** Opening EXTRACT PROVIDED block **
Merry Christmas and Happy Boxing Day, Bilby!

Lee


----------



## Uncle Bob (Dec 24, 2007)

Bilby...Thanks for the interesting read on Boxing Day. Like Miiss Lee said I could have looked it up, but you made it much more interesting!!


----------



## Bilby (Dec 24, 2007)

Glad I could provide everyone with a bit of a diversion from those last minute tasks before the Day happens.

Lee, a lot of people say that about taking the boxes out on Christmas Day but I don't think it is really right historically but it is also true, as people do often clear up from the Day and throw things out. Some even lose the tree on Boxing Day.  So don't feel gullible cos it is touted as that too.  Who knows, it may even be the real reason but we have made it sound better by giving it the more noble definition!!!

Australian life IS an idiom!!! LOL  (I hate to think what they colloquially called the man who did the septics!!!!)


----------



## auntdot (Dec 24, 2007)

I love this forum, for one reason I learn so much.

I went and Googled about Boxing day.  Yep, it seems that people would get or give someone a bonus or gift, apparently monetary, in a box or so it seems.

Maybe the basis of the Christmas bonus for all I know.

Anyway by my calculation, and that can be off by a lot, it is now Christmas in Australia and New Zealand.  So a very Merry Christmas to you folks.

Know there are a lot on this forum.

Take care and again Merry Christmas.


----------



## Bilby (Dec 25, 2007)

Aunt Dot you were only six minutes short of midnight when you posted!!!  Well calculated.

My mum also added that Boxing Day was the day apprentices would take a box around to the householders and get tips put in the box. This was in England in the 30/40's. Can't see this happening now though.

I'm about to head off to my aunt's about 30 mins from here for the leftovers dinner. Had lunch with my mum at her house and brought her back to my joint.  Today has been the second hottest Christmas Day in Perth.  The hottest was on Christmas Day 1967.  I was a couple of weeks short of being born for that one, so today is the hottest Christmas Day that I have lived through. And let me tell you, it feels it! Tonight the minimum is going to be something like 23C which I believe is the perfect maximum temperature!!!!

Hope you are all enjoying your Christmas now and I will catch up with you all later!!  Don't over eat!! ;-)


----------



## Em_ (Dec 25, 2007)

Bilby, that 23C is only a few off what our max was here in Brisbane.  I think we hit something like 28C, coolest Christmas Day in about 10 years I think.  No matter, at least it assisted with the hot lunch we had, and didn't sweat it out as much as I thought we would!

Hope everyone has/had a wonderful day with their loved ones, and didn't overeat.... at least too much.
** Closing EXTRACT PROVIDED block **
● **WHAT TO DO**
**1)** Rewrite the Boxing Day thread from "## Bilby (Dec 24, 2007)" through "more noble definition!!!", substituting "foolish" for "gullible".
**2)** In the Boxing Day thread, which year had the hottest Christmas Day in Perth?
**3)** List each distinct username that heads a post in the Boxing Day thread.
** Opening EXERCISE DATA block **
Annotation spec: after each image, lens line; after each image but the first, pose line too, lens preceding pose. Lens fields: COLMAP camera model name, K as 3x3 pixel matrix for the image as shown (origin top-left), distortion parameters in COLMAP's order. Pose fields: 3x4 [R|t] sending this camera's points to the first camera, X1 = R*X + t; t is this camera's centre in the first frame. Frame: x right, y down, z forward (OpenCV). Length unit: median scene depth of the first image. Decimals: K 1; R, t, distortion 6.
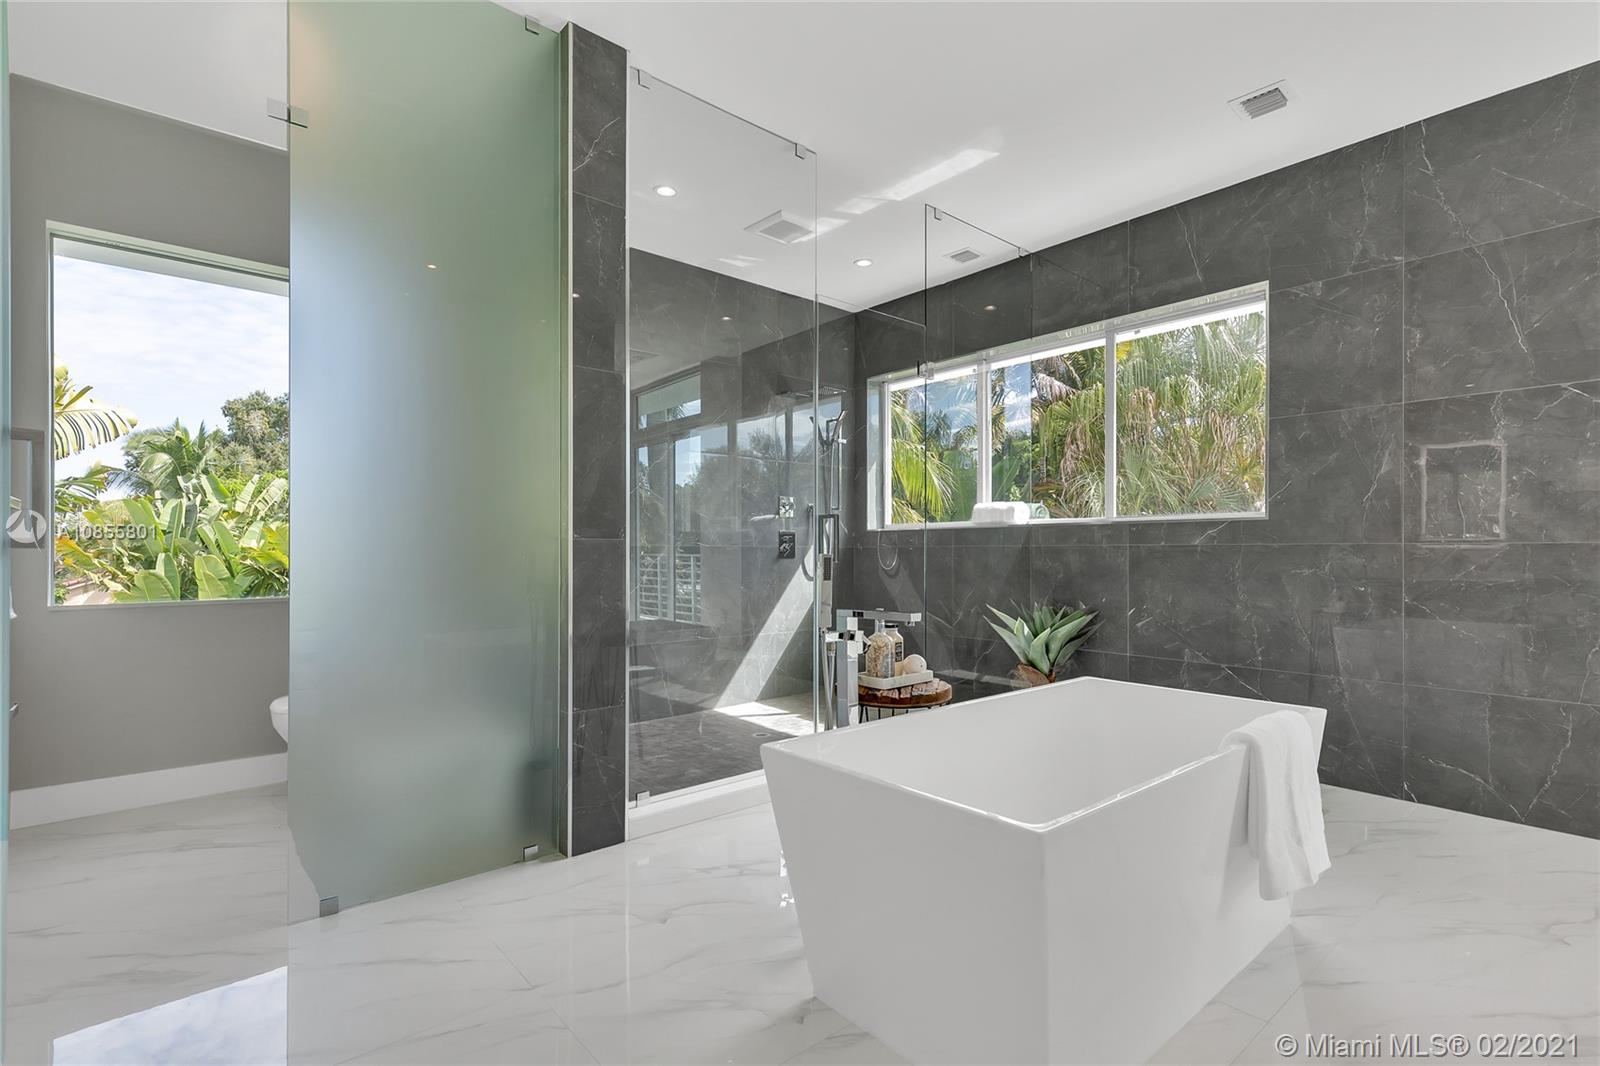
** Closing EXERCISE DATA block **
● **COMPLETED EXERCISE**
**1)**
## Bilby (Dec 24, 2007)

Glad I could provide everyone with a bit of a diversion from those last minute tasks before the Day happens.

Lee, a lot of people say that about taking the boxes out on Christmas Day but I don't think it is really right historically but it is also true, as people do often clear up from the Day and throw things out. Some even lose the tree on Boxing Day.  So don't feel foolish cos it is touted as that too.  Who knows, it may even be the real reason but we have made it sound better by giving it the more noble definition!!!

**2)** 1967

**3)** Uncle Bob, Bilby, auntdot, Em_